Ils veulent par la suite s'installer à Rennes, si possible. Si ça ne l'est pas, le reste de la Bretagne fera l'affaire. Mais avant de s'engager dans les recherches de logement et de travail, un peu de vacances s'imposaient. Ils restent un peu à Paris, traînent leurs sacs jusqu'au pays basque, au Mans, à Avignon... Et puis après le bon temps, les galères. "La France, c'est la bureaucratie!", rigole Ignacio, avant de reprendre, sur un ton plus sérieux: "si tu veux un travail, tu as besoin d'une adresse, si tu veux une adresse, tu as besoin d'un travail... Tu ne peux pas ouvrir de compte bancaire, ni obtenir une carte SIM... C'est une boucle, et il faut quelqu'un pour t'y faire entrer à la base, sinon tu n'y arrives pas." Eux deux ont bénéficié d'un petit coup de pouce de leurs amis français.

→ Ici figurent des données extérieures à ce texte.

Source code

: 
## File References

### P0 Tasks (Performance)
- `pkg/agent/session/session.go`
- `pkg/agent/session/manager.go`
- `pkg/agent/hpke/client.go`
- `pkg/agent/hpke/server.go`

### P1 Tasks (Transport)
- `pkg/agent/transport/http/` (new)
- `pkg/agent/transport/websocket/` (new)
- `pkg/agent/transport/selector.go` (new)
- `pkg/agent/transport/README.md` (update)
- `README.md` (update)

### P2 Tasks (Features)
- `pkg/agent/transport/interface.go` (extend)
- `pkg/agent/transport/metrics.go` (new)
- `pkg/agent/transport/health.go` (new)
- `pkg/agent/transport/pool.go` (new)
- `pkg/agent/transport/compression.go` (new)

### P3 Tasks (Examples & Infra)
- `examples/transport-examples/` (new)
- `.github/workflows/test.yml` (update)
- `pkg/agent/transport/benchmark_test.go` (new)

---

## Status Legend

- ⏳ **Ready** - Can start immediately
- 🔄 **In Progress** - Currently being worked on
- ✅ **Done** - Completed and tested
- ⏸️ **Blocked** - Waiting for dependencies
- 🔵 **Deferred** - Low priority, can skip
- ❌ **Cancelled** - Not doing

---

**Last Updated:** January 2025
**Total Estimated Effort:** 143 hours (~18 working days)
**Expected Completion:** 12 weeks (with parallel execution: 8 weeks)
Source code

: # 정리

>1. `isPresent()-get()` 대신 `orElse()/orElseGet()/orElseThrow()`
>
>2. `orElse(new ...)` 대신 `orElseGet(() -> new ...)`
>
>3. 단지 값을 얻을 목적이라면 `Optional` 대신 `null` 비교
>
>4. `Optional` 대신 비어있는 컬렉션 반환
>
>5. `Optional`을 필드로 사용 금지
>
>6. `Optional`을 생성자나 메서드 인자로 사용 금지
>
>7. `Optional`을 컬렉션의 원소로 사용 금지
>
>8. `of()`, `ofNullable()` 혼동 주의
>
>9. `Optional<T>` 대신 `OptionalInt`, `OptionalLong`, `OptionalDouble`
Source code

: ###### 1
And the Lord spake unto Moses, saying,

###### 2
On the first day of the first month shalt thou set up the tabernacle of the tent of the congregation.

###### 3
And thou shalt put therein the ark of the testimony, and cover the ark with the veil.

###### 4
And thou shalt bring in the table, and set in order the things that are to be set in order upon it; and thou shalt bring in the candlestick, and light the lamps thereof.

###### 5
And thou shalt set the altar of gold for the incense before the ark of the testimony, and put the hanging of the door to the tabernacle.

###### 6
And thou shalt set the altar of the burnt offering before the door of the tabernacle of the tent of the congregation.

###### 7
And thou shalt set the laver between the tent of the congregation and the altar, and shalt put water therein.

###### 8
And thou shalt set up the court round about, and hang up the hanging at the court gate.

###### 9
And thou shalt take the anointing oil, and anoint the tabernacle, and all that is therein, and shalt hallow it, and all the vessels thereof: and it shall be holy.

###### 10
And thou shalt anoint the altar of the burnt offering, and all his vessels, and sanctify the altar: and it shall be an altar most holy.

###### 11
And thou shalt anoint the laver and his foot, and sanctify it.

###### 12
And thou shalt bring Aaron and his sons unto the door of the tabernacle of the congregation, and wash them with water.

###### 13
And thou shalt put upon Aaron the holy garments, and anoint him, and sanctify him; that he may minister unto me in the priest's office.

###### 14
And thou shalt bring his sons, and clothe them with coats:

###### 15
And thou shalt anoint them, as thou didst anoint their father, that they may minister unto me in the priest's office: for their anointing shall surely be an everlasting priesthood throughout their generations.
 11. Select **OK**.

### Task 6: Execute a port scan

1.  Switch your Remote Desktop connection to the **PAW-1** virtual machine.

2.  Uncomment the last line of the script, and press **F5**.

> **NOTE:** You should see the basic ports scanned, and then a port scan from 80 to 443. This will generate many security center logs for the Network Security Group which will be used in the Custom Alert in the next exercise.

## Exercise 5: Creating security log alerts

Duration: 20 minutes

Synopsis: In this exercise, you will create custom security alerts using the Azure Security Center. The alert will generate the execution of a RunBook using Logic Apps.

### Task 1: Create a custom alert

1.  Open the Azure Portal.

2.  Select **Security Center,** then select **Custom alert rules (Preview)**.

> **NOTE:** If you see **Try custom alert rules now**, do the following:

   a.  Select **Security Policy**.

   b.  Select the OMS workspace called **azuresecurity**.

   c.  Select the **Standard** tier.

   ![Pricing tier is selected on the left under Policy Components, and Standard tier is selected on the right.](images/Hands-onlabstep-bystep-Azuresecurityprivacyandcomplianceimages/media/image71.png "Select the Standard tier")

"Partir, c'est tout laisser de côté, jusqu'à ses meubles et sa voiture. On a échangé tout ce qu'on avait de sûr contre mille questions et une incertitude absolue"
Pour ce qui était des papiers, c'était un petit peu moins la galère. En effet, Ignacio possède une double nationalité, franco-italienne, qu'il tient de son arrière-grand-père. Pour lui donc, aucun souci pour entre dans l'Union européenne. Seule Analia a dû faire une demande de VISA, qu'elle devra renouveler à l'issue de cette première année dans l'hexagone. Elle est d'origine espagnole mais n'a jamais fait de demande de double nationalité.
Depuis maintenant sept mois, Ignacio travaille dans une biscuiterie à Briec, petite commune finistérienne à 15 minutes en voiture de Quimper. Analia, elle, est agent d'entretien.
L'Argentine, cette "terre de vins, de soleil, de montagnes et de désert"
Rien à voir avec leurs emplois respectifs en Argentine. Analia travaillait dans les tribunaux de commerce. Elle était secrétaire du juge, aidait à la résolution de litiges. Ignacio, lui, était déjà dans le changement. "Après six ans dans le dessin industriel j'ai voulu changer de métier. J'ai trouvé un gars sympa qui me payait pour me promener à cheval dans les montagnes!" En d'autres termes, il était guide touristique.
Mais de l'Argentine, cette "terre de vins, de soleil, de montagnes et de désert", comme s'amuse à le décrire Ignacio, ce n'est certainement pas ce qui leur manque le plus. Tous deux pensent beaucoup à leur famille, à leurs amis... "Partir, c'est tout laisser de côté, jusqu'à ses meubles et sa voiture. On a échangé tout ce qu'on avait de sûr contre mille questions et une incertitude absolue", poursuit Ignacio.
Mendoza, Argentine (dans ces montagnes, Ignacio et Analia faisaient du rappel et du trekking)
En revanche, l'ambiance de l'Argentine leur manque beaucoup moins. "On doit toujours faire attention là-bas, regarder à droite et à gauche, vérifier qu'on a bien fermé la porte à double tour...Quand tu t'arrêtes à un feu rouge, tu passes la première vitesse, au cas où tu dois partir rapidement", précise Ignacio. "C'est pénible d'être toujours sur ses gardes", renchérit Analia. "Quand je sortais à 5 heures du matin, j'avais peur. Ici, pas du tout. On ne pense même pas à mettre la clé dans la porte!"
En comparaison, ces deux Argentins se sentent donc vraiment apaisés dans la ville où ils vivent désormais, Quimper, commune de 63.000 habitants dans le sud du Finistère. "Les champs n'ont pas de clôture, les maisons pas de grillages, les voitures pas d'alarmes..."
Quimper, France
"Non, rien de rien, non, je ne regrette rien"
Les deux tourtereaux, qui se sont rencontrés quand Analia était à l'université, ne sont donc pas prêts de repartir. Ils pourraient retourner en Argentine avant mai, pour qu'Analia puisse retrouver le job qu'elle a laissé derrière elle, mais il n'en est pas question. Du moins, pas tout de suite. Ils ont encore envie de profiter des "gens chaleureux", comme ils décrivent tous les deux les Quimpérois.
Même s'ils ont déjà vagabondé en Bretagne, ils n'ont certainement pas encore épuisé tous les moindres recoins de la région qu'ils aiment tant. Et quand on les questionne sur le sens de ce changement, leur joie de vivre fait plaisir à entendre. "C'est mon premier voyage, la première fois que je prenais l'avion, une belle expérience", décrit Analia. "C'était un changement énorme, j'aime faire ce que j'ai envie de faire, et parfois c'est radical", précise Ignacio. Qui conclut avec humour: "non, rien de rien, non, je ne regrette rien."